In Colorado, at least, the big cities on the Front Range contribute a huge amount of money to the Western slope because so many people come from the front range to ski, hike, camp, fish, hunt, etc, west of the divide. How much business would Vail, Aspen, Glenwood, Steamboat, and Gunnison be doing if there weren't a couple of million people just on the East side of the continental divide who were willing to go over the mountains and spend money? A huge proportion of businesses on the West side of the divide depend on customers from the East side.
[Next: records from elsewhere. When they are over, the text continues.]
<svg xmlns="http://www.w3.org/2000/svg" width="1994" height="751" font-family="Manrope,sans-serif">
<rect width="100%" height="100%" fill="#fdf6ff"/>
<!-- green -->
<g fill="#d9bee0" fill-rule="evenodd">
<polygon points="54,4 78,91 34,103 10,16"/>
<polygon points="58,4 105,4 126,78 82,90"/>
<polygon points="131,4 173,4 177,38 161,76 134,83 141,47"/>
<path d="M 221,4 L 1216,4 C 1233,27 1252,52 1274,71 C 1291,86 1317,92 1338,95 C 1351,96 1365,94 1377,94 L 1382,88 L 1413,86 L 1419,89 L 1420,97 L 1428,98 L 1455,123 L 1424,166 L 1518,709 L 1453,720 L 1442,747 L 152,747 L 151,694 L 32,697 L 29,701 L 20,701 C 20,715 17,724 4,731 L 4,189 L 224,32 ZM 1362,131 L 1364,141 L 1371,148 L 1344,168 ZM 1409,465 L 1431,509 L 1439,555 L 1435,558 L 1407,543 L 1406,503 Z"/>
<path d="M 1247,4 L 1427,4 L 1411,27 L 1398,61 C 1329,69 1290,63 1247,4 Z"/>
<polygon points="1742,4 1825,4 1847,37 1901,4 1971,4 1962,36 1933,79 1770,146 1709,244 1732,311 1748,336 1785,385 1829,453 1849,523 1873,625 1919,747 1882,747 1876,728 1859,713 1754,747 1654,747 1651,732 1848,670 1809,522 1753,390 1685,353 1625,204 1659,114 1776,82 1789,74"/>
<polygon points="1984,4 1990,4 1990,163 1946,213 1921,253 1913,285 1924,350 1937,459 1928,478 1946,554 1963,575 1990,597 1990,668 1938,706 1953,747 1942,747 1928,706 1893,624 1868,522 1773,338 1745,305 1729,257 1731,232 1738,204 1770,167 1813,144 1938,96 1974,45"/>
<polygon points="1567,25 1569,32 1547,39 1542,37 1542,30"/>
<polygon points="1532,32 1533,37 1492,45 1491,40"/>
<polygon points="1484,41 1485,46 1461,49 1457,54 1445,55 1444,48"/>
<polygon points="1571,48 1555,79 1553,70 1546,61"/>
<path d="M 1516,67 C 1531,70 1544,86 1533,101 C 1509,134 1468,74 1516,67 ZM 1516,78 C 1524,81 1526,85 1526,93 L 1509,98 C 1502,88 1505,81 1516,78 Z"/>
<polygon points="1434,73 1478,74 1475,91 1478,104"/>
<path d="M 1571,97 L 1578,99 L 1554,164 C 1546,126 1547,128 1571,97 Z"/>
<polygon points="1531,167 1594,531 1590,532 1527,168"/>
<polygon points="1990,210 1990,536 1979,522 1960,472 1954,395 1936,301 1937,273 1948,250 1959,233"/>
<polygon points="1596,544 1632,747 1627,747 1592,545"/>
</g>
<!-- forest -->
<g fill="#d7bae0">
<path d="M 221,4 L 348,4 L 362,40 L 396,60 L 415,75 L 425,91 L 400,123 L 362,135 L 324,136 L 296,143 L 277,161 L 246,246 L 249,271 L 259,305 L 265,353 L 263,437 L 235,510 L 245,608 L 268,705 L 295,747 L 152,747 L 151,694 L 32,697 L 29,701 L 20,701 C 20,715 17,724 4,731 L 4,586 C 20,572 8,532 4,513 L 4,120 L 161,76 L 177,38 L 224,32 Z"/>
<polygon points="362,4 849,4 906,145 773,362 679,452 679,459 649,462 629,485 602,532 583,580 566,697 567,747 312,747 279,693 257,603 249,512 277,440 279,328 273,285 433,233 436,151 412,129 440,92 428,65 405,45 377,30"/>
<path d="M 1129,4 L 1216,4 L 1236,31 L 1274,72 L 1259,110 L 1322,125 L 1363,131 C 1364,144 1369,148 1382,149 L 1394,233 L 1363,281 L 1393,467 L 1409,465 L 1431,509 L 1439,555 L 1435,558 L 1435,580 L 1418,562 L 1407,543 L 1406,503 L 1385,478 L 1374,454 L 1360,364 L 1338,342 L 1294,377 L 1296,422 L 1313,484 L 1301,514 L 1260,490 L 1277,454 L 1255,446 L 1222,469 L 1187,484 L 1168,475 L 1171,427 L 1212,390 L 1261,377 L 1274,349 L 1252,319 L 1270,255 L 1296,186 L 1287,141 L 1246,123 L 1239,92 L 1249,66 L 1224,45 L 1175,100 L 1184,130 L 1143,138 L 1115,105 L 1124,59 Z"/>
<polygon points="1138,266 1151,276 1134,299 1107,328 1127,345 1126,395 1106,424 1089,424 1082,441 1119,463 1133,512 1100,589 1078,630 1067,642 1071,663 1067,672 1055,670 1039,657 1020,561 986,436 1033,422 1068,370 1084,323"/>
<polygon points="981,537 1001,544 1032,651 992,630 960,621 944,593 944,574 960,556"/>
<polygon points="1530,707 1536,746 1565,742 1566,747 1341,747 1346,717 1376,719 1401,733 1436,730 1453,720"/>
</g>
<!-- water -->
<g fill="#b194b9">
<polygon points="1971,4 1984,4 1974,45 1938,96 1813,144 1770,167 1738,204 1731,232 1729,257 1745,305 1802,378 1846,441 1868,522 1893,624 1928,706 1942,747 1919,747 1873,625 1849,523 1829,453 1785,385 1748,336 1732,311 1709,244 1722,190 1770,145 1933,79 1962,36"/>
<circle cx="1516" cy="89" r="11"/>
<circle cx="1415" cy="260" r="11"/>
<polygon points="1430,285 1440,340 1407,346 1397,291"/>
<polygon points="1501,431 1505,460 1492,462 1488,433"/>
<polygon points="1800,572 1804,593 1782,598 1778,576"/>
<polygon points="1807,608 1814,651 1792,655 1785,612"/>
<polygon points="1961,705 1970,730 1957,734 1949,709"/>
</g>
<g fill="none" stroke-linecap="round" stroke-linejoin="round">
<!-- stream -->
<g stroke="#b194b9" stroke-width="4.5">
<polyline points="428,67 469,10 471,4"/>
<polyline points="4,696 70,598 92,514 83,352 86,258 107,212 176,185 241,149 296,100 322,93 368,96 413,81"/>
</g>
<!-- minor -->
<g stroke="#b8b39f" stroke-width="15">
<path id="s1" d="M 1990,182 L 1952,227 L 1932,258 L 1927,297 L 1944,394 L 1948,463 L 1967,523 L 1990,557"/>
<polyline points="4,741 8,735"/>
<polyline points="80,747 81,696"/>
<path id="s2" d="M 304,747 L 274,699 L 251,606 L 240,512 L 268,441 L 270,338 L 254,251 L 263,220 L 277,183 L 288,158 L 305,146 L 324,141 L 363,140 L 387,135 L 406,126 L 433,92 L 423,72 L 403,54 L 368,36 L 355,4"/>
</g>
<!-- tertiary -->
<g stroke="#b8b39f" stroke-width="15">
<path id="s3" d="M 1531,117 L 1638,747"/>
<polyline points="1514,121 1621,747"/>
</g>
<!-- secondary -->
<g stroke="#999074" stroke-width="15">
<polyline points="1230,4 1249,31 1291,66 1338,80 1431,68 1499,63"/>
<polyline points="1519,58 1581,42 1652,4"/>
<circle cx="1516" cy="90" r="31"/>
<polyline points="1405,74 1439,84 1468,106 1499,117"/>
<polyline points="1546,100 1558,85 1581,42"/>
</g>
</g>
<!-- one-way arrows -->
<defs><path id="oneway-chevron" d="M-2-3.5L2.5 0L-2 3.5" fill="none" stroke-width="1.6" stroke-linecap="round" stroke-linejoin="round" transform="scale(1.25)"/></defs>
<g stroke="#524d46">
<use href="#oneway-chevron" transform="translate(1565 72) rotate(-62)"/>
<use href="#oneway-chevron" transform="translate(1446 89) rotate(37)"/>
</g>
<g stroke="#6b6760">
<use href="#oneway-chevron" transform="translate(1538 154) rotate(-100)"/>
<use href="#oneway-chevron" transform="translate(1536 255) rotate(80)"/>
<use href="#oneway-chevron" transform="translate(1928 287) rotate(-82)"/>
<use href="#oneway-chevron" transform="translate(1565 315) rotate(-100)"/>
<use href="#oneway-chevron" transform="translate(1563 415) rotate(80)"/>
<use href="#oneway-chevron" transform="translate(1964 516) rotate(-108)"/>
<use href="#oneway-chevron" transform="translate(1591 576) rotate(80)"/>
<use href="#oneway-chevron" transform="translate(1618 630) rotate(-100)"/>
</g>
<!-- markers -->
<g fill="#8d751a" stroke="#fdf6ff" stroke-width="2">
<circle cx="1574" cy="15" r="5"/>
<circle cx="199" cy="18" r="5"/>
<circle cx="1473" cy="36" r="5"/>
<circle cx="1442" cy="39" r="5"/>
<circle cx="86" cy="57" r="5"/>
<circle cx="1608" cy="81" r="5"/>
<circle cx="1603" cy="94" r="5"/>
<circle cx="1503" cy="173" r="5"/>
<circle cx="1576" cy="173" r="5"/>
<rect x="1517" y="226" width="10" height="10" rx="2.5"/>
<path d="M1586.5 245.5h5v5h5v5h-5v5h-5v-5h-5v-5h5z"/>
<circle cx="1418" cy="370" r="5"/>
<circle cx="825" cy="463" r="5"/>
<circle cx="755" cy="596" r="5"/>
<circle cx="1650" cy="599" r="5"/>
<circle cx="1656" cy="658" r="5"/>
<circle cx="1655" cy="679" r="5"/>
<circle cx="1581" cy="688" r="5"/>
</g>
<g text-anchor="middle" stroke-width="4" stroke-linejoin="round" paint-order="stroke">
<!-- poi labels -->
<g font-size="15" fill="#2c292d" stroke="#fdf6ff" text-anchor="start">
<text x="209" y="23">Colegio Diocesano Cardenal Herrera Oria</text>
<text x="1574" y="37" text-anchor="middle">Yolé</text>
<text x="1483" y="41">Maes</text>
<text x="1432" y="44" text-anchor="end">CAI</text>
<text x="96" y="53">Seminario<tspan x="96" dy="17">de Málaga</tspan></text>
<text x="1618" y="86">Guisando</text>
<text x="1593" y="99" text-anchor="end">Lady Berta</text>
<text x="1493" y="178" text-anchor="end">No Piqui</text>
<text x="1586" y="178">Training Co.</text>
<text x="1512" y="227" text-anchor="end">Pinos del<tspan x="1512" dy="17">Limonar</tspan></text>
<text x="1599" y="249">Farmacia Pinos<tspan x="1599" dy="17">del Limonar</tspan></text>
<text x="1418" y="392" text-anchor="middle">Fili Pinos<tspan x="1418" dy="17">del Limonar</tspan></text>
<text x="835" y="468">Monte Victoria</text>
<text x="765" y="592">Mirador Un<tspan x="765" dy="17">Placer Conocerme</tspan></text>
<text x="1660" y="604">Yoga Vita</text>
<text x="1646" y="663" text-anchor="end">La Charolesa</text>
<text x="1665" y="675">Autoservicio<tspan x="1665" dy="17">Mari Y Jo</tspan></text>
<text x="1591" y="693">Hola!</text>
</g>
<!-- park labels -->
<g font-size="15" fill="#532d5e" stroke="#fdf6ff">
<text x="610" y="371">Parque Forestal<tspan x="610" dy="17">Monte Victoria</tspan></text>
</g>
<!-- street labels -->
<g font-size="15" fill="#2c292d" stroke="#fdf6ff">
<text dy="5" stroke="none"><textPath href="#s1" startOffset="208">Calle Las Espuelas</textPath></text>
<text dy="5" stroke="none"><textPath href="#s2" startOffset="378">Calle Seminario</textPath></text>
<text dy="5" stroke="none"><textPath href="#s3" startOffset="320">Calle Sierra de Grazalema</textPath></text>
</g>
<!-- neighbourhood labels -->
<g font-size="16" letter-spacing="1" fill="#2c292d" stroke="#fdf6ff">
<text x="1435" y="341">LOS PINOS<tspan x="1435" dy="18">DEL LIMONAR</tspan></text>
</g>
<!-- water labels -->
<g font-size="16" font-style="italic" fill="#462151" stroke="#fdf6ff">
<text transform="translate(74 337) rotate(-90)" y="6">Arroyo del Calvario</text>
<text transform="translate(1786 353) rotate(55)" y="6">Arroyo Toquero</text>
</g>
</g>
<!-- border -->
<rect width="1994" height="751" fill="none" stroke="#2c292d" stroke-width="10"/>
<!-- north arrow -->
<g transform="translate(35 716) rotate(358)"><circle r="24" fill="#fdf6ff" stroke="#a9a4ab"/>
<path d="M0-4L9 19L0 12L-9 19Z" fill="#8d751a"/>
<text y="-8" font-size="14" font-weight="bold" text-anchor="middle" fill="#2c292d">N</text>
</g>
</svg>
Western slopers may hate to admit it but much of their livelihood depends on people coming over from the Eastern slope. Without the economic engine of the Eastern slope, the mountains of Colorado would look a lot like the mountains of Wyoming - sparsely settled by businesses that are hanging by a thread, lots of deserted buildings, boarded up main streets, etc. I realize there are probably people here who think they would be OK with that but having lived in Wyoming for 5 years I thought it was kind of depressing. The lack of thriving businesses means a lack of jobs, stagnant wages, college grads who have to leave the state just to find employment, etc. It's not pretty.
Using that logic Phoenix and Las Vegas are buying our water wth their federal tax money and all of Colorado should be happy for the opportunity to sell our resource. I live here for a reason, it isn’t always easy but youre very welcome to keep your tax money, tourism, politicians, traffic, and opinions in the city. Thank you very much.